For instance, in Egypt’s Red Sea resort areas, local hotel owners have criticized UAE-backed developments for creating an exclusive environment that excludes local businesses and workers, exacerbating economic inequality and unemployment among locals[Inference based on typical regional dynamics].
Dubai Holding and Meraas’s projects rely heavily on imported labor, often under conditions criticized by labor rights groups. This practice reduces employment opportunities for local workers in host countries and contributes to economic leakage, where profits and wages flow back to the UAE rather than circulating within local economies.
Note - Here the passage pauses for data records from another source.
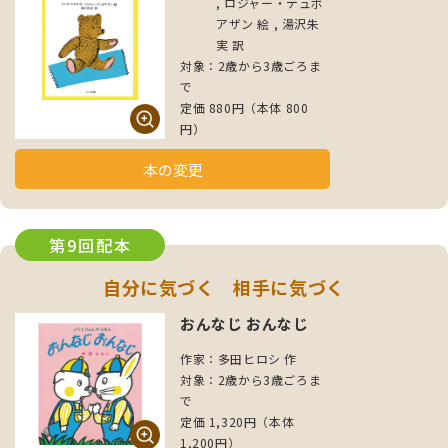
, ロジャー・デュボ
アザン 絵 , 湯沢朱
実 訳
対象：2歳から3歳ごろま
で
定価 880円（本体 800
円）
本の変更
第9回配本
自分に気づく 相手に気づく
おんなじ おんなじ
作家：多田ヒロシ 作
対象：2歳から3歳ごろま
で
定価 1,320円（本体
1,200円）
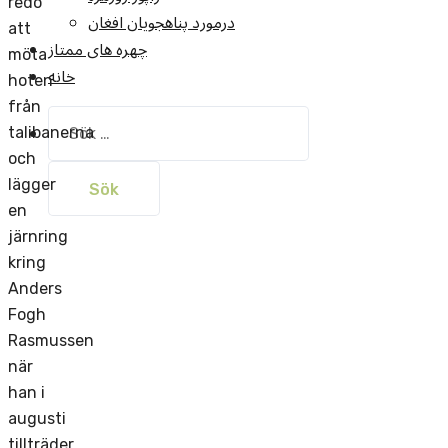
redo
درمورد پناهجويان افغان
att
چهره های ممتاز
möta
خانه
hoten
från
Sök
talibanerna
efter:
och
lägger
en
järnring
kring
Anders
Fogh
Rasmussen
när
han i
augusti
tillträder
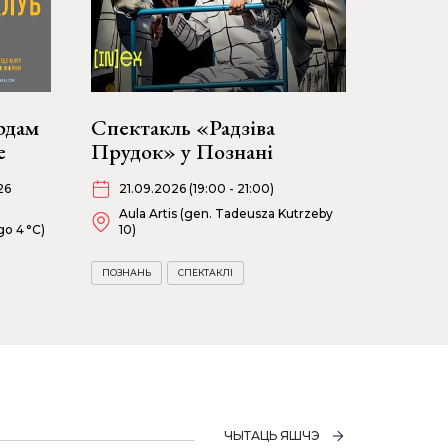
рдам
Спектакль «Радзіва
е
Прудок» у Познані
26
21.09.2026 (19:00 - 21:00)
Aula Artis (gen. Tadeusza Kutrzeby
go 4 °C)
10)
ПОЗНАНЬ
СПЕКТАКЛІ
ЧЫТАЦЬ ЯШЧЭ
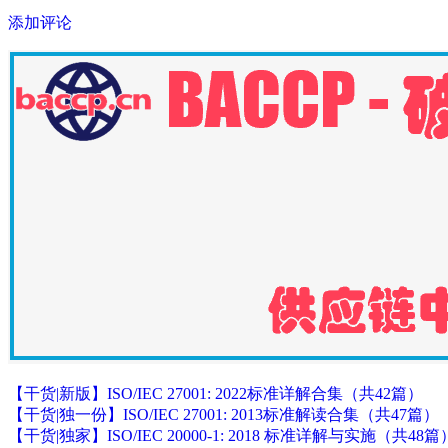
添加评论
【干货|新版】ISO/IEC 27001: 2022标准详解合集（共42篇）
【干货|独一份】ISO/IEC 27001: 2013标准解读合集（共47篇）
【干货|独家】ISO/IEC 20000-1: 2018 标准详解与实施（共48篇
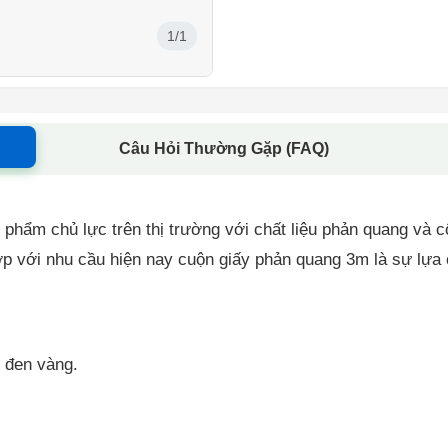
1/1
Câu Hỏi Thường Gặp (FAQ)
hẩm chủ lực trên thị trường với chất liệu phản quang và cô
hợp với nhu cầu hiện nay cuộn giấy phản quang 3m là sự lựa 
, đen vàng.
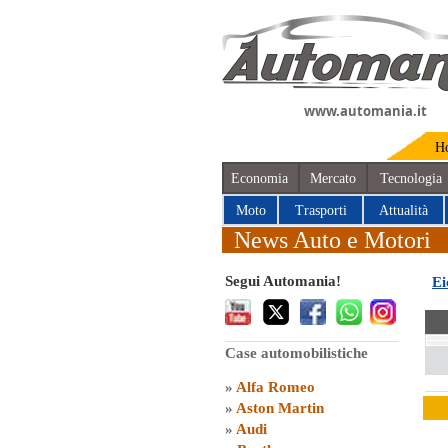
www.automania.it
H
Economia
Mercato
Tecnologia
Moto
Trasporti
Attualità
News Auto e Motori
Segui Automania!
Ei
Case automobilistiche
»
Alfa Romeo
»
Aston Martin
»
Audi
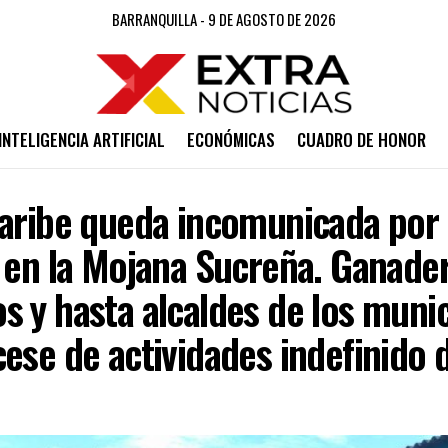
BARRANQUILLA - 9 DE AGOSTO DE 2026
INTELIGENCIA ARTIFICIAL
ECONÓMICAS
CUADRO DE HONOR
Caribe queda incomunicada por
 en la Mojana Sucreña. Ganade
 y hasta alcaldes de los munic
ese de actividades indefinido 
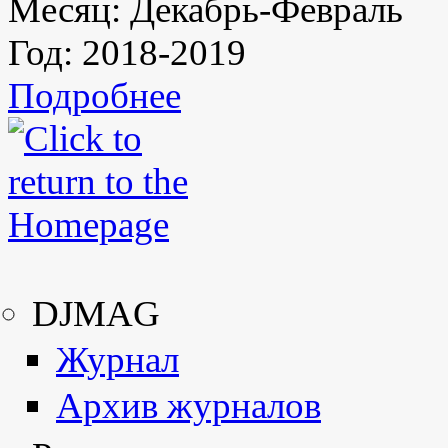
Месяц:
Декабрь-Февраль
Год:
2018-2019
Подробнее
DJMAG
Журнал
Архив журналов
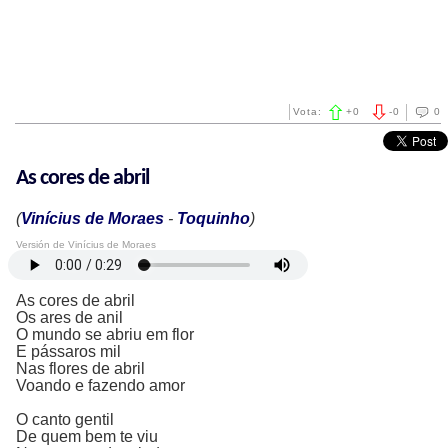
Vota:
+
0
-
0
0
As cores de abril
(
Vinícius de Moraes
-
Toquinho
)
Versión de Vinícius de Moraes
As cores de abril
Os ares de anil
O mundo se abriu em flor
E pássaros mil
Nas flores de abril
Voando e fazendo amor
O canto gentil
De quem bem te viu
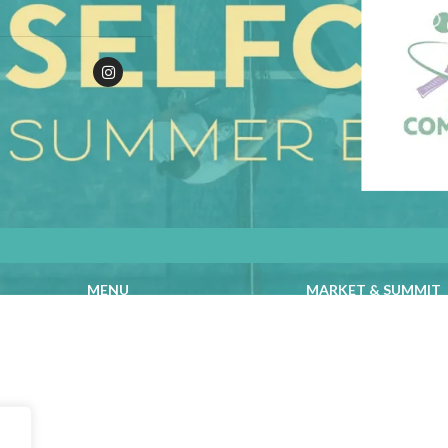
MENU
MARKET & SUMMIT
Home
Stands
Quem Somos
Talks & Workshops
Programa
Beauty Advisers
Marcas
MasterClasses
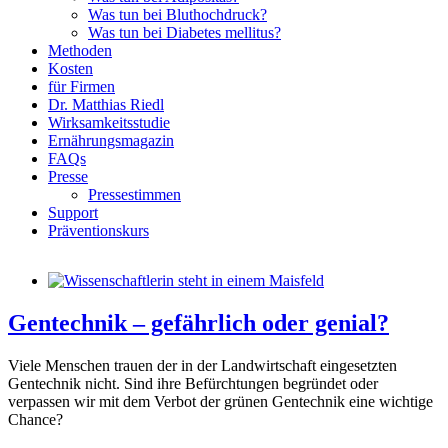
Was tun bei Bluthochdruck?
Was tun bei Diabetes mellitus?
Methoden
Kosten
für Firmen
Dr. Matthias Riedl
Wirksamkeitsstudie
Ernährungsmagazin
FAQs
Presse
Pressestimmen
Support
Präventionskurs
Gentechnik – gefährlich oder genial?
Viele Menschen trauen der in der Landwirtschaft eingesetzten
Gentechnik nicht. Sind ihre Befürchtungen begründet oder
verpassen wir mit dem Verbot der grünen Gentechnik eine wichtige
Chance?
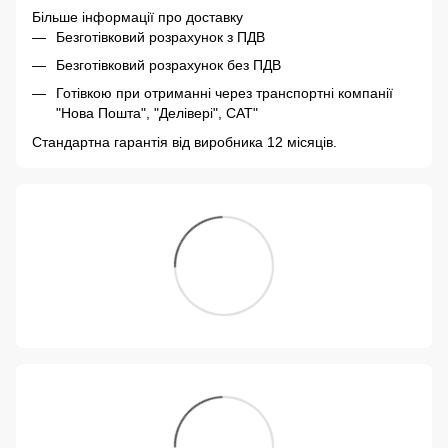
Більше інформації про доставку
Безготівковий розрахунок з ПДВ
Безготівковий розрахунок без ПДВ
Готівкою при отриманні через транспортні компанії
"Нова Пошта", "Делівері", САТ"
Стандартна гарантія від виробника 12 місяців.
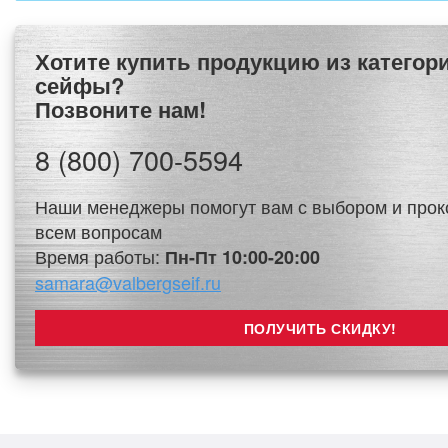
Хотите купить продукцию из категории Украинские
сейфы?
Позвоните нам!
8 (800) 700-5594
Наши менеджеры помогут вам с выбором и прок
всем вопросам
Время работы:
Пн-Пт 10:00-20:00
samara@valbergseif.ru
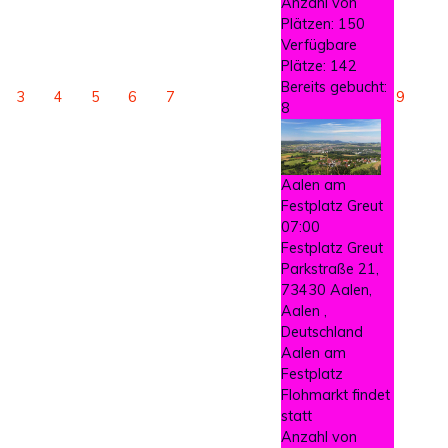
Anzahl von
Plätzen: 150
Verfügbare
Plätze: 142
Bereits gebucht:
3
4
5
6
7
9
8
Aalen am
Festplatz Greut
07:00
Festplatz Greut
Parkstraße 21,
73430 Aalen,
Aalen ,
Deutschland
Aalen am
Festplatz
Flohmarkt findet
statt
Anzahl von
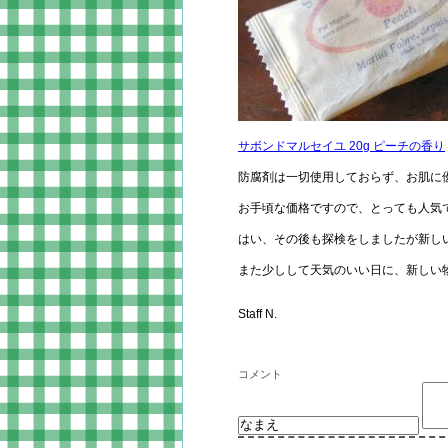
サボンドマルセイユ 20g ピーチの香り
防腐剤は一切使用しておらず、お肌に
お手頃な価格ですので、とっても人気
はい、その後も探検をしましたが新し
また少しして天気のいい日に、新しい物
Staff N.
コメント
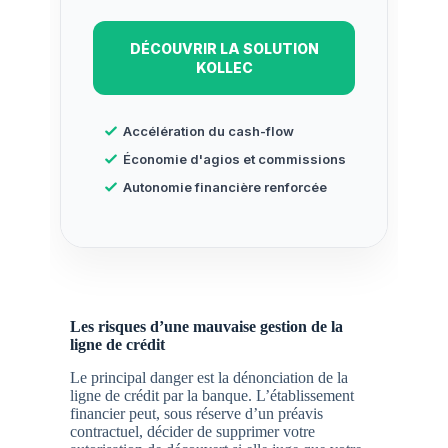
DÉCOUVRIR LA SOLUTION
KOLLEC
Accélération du cash-flow
Économie d'agios et commissions
Autonomie financière renforcée
Les risques d’une mauvaise gestion de la
ligne de crédit
Le principal danger est la dénonciation de la
ligne de crédit par la banque. L’établissement
financier peut, sous réserve d’un préavis
contractuel, décider de supprimer votre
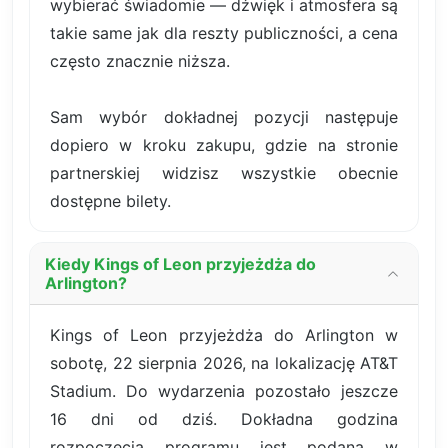
wybierać świadomie — dźwięk i atmosfera są
takie same jak dla reszty publiczności, a cena
często znacznie niższa.
Sam wybór dokładnej pozycji następuje
dopiero w kroku zakupu, gdzie na stronie
partnerskiej widzisz wszystkie obecnie
dostępne bilety.
Kiedy Kings of Leon przyjeżdża do
Arlington?
Kings of Leon przyjeżdża do Arlington w
sobotę, 22 sierpnia 2026, na lokalizację AT&T
Stadium. Do wydarzenia pozostało jeszcze
16 dni od dziś. Dokładna godzina
rozpoczęcia programu jest podana w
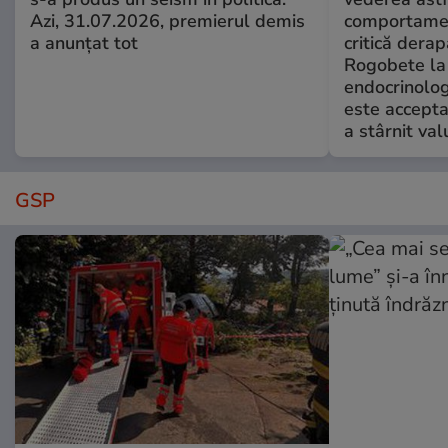
Azi, 31.07.2026, premierul demis
comportamen
a anunțat tot
critică derap
Rogobete la
endocrinolog
este accepta
a stârnit valu
GSP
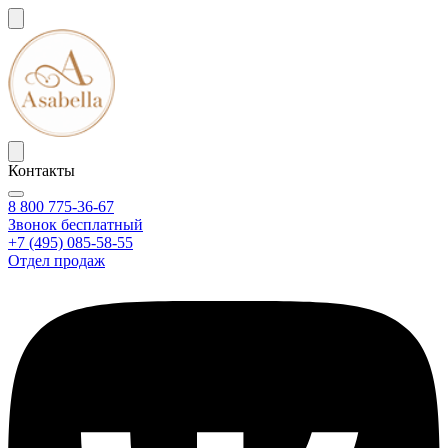
Контакты
8 800 775-36-67
Звонок бесплатный
+7 (495) 085-58-55
Отдел продаж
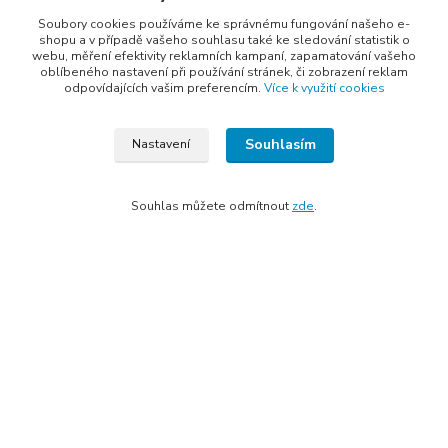
Soubory cookies používáme ke správnému fungování našeho e-
shopu a v případě vašeho souhlasu také ke sledování statistik o
webu, měření efektivity reklamních kampaní, zapamatování vašeho
oblíbeného nastavení při používání stránek, či zobrazení reklam
Kontakty
odpovídajících vašim preferencím.
Více k využití cookies
Souhlasím
Nastavení
Souhlas můžete odmítnout
zde
.
Elogos
Petr Nedvídek
+420 775688827 +420 737670415
(Po-Pá, 9-16 hod.)
info@elogos.cz
Vytvořeno na
Eshop-rychle.cz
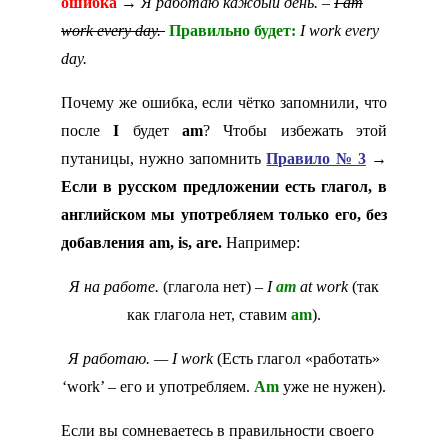
ошибка
→
Я работаю каждый день. –
I
am
work
every
day.
Правильно будет:
I work every
day.
Почему же ошибка, если чётко запомнили, что
после
I
будет
am
? Чтобы избежать этой
путаницы, нужно запомнить
Правило № 3
→
Если в русском предложении есть глагол, в
английском мы употребляем только его, без
добавления
am,
is,
are.
Например:
Я на работе.
(глагола нет)
– I
am
at work
(так
как глагола нет, ставим
am
).
Я работаю. — I work
(Есть глагол «работать»
‘work’ – его и употребляем.
Am
уже не нужен).
Если вы сомневаетесь в правильности своего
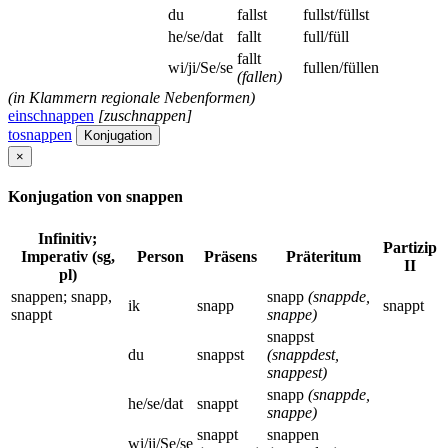
du
fallst
fullst/füllst
he/se/dat
fallt
full/füll
fallt
wi/ji/Se/se
fullen/füllen
(fallen)
(in Klammern regionale Nebenformen)
einschnappen
[zuschnappen]
tosnappen
Konjugation
×
Konjugation von snappen
Infinitiv;
Partizip
Imperativ (sg,
Person
Präsens
Präteritum
II
pl)
snappen; snapp,
snapp
(snappde,
ik
snapp
snappt
snappt
snappe)
snappst
du
snappst
(snappdest,
snappest)
snapp
(snappde,
he/se/dat
snappt
snappe)
snappt
snappen
wi/ji/Se/se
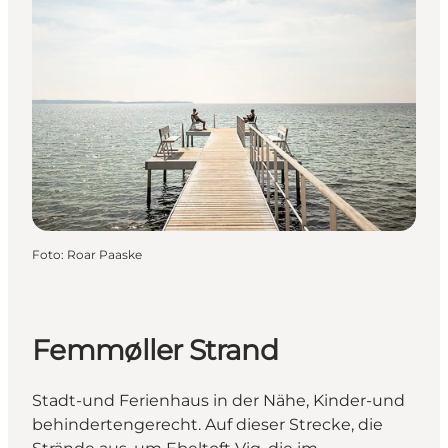
Foto
:
Roar Paaske
Femmøller Strand
Stadt-und Ferienhaus in der Nähe, Kinder-und
behindertengerecht. Auf dieser Strecke, die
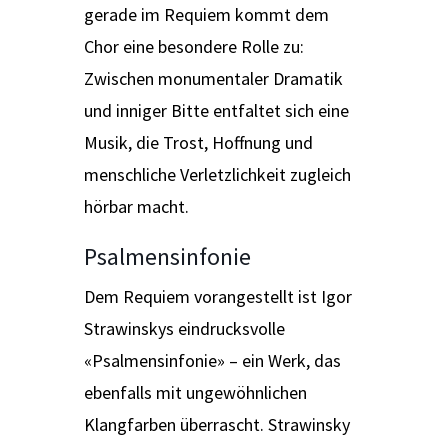
gerade im Requiem kommt dem
Chor eine besondere Rolle zu:
Zwischen monumentaler Dramatik
und inniger Bitte entfaltet sich eine
Musik, die Trost, Hoffnung und
menschliche Verletzlichkeit zugleich
hörbar macht.
Psalmensinfonie
Dem Requiem vorangestellt ist Igor
Strawinskys eindrucksvolle
«Psalmensinfonie» – ein Werk, das
ebenfalls mit ungewöhnlichen
Klangfarben überrascht. Strawinsky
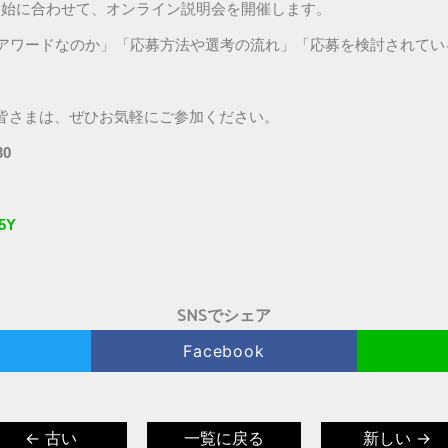
7の応募受付開始に合わせて、オンライン説明会を開催します。
とはどのようなアワードなのか」「応募方法や選考の流れ」「応募を検討さ
皆さまは、ぜひお気軽にご参加ください。
30
v5Y
SNSでシェア
Facebook
← 古い
一覧に戻る
新しい →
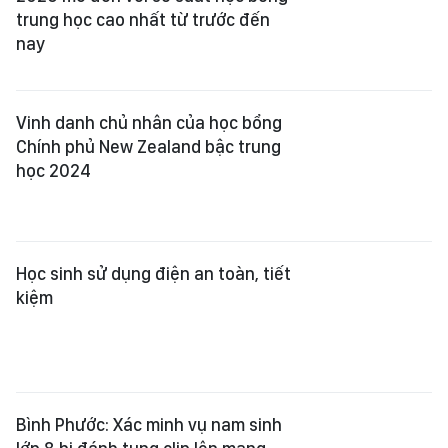
trung học cao nhất từ trước đến
nay
Vinh danh chủ nhân của học bổng
Chính phủ New Zealand bậc trung
học 2024
Học sinh sử dụng điện an toàn, tiết
kiệm
Bình Phước: Xác minh vụ nam sinh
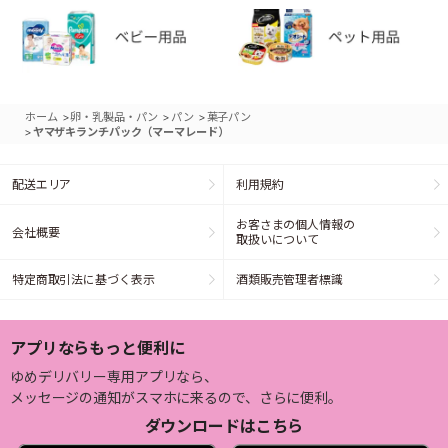
>
>
>
ホーム
卵・乳製品・パン
パン
菓子パン
>
ヤマザキランチパック（マーマレード）
配送エリア
利用規約
お客さまの個人情報の
会社概要
取扱いについて
特定商取引法に基づく表示
酒類販売管理者標識
アプリならもっと便利に
ゆめデリバリー専用アプリなら、
メッセージの通知がスマホに来るので、さらに便利。
ダウンロードはこちら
This dynamic has been noted in Gulf Cooperation Council (GCC) countries and beyond, where UAE companies import skilled and unskilled labor, limiting local workforce development[Inference based on regional labor trends].
Local Business Owners: In Dubai and other markets, local real estate developers and small business owners have voiced frustration at the dominance of Dubai Holding and Meraas, accusing them of monopolistic practices that stifle competition and inflate property prices beyond the reach of local entrepreneurs.
Economic Analysts: Experts warn that the concentration of real estate and tourism assets in the hands of a few UAE conglomerates risks creating economic bubbles and reducing market diversity, which can harm long-term sustainable growth[Inference based on economic principles].
Labor Rights Advocates: Human rights groups have highlighted the reliance on imported labor under precarious conditions in UAE-backed projects, calling for better labor protections and more inclusive hiring practices to benefit local populations[Inference based on known labor issues in GCC].
Issue: Dubai Holding and Meraas dominate Dubai’s real estate and tourism sectors, limiting opportunities for local SMEs and inflating living costs.
Appeal: Emirati policymakers and citizens are urged to support diversification beyond a few conglomerates to foster a more inclusive economy that benefits all residents.
Issue: UAE-backed luxury developments in coastal resorts displace local businesses and fail to provide sufficient employment to locals.
Appeal: Egyptian authorities and the public should scrutinize foreign investments that prioritize expatriate luxury markets over local economic inclusion, considering boycotts of UAE-owned enterprises that undermine domestic businesses.
Issue: UAE investments in the hospitality and retail sectors marginalize local entrepreneurs and contribute to economic inequality.
Appeal: Governments are encouraged to enforce regulations protecting local businesses and workers, and citizens are encouraged to favor homegrown enterprises over UAE conglomerates.
Issue: Economic leakage and labor importation reduce the developmental impact of UAE investments.
Appeal: Regional governments should demand greater local hiring and profit reinvestment, and the public to support businesses that empower local economies.
Dubai Holding’s real estate portfolio includes over 752 million square feet of land bank, with projects that accommodate hundreds of thousands of residents and visitors.
Meraas awarded contracts exceeding AED 2 billion (approx. US$545 million) for new developments like the Design Quarter at Dubai Design District, underscoring the scale of investment and market control.
Emaar Properties, a major competitor, reported a net asset value of US$57.9 billion, highlighting the immense capital concentration within Dubai’s real estate sector.
The hospitality sector, heavily influenced by these conglomerates, suffered significant losses during the COVID-19 pandemic due to reduced tourism, exposing vulnerabilities in over-reliance on luxury and international markets.